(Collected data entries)
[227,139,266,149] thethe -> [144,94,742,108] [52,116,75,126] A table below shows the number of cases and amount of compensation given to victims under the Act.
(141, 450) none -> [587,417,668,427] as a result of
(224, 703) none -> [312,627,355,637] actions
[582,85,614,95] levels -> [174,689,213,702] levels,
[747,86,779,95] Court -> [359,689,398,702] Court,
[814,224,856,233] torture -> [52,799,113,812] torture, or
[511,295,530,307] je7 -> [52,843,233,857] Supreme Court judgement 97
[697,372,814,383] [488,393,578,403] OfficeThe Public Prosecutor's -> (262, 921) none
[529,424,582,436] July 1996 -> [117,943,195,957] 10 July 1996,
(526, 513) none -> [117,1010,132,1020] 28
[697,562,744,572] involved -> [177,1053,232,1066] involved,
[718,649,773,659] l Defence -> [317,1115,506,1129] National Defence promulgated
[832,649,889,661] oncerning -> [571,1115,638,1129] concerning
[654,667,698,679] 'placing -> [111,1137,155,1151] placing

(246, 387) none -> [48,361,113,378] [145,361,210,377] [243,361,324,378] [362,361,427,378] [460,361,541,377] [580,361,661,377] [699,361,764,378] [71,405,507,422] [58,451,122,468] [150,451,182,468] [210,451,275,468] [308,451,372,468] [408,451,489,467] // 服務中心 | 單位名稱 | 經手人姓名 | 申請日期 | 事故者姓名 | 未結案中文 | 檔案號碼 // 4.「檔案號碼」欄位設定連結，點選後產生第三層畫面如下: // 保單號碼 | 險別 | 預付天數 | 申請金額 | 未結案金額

• [Problem details]: The count of lines in the records above holding the word "Court" should be reported as a number, with nothing added.

• [Result of this task]: 2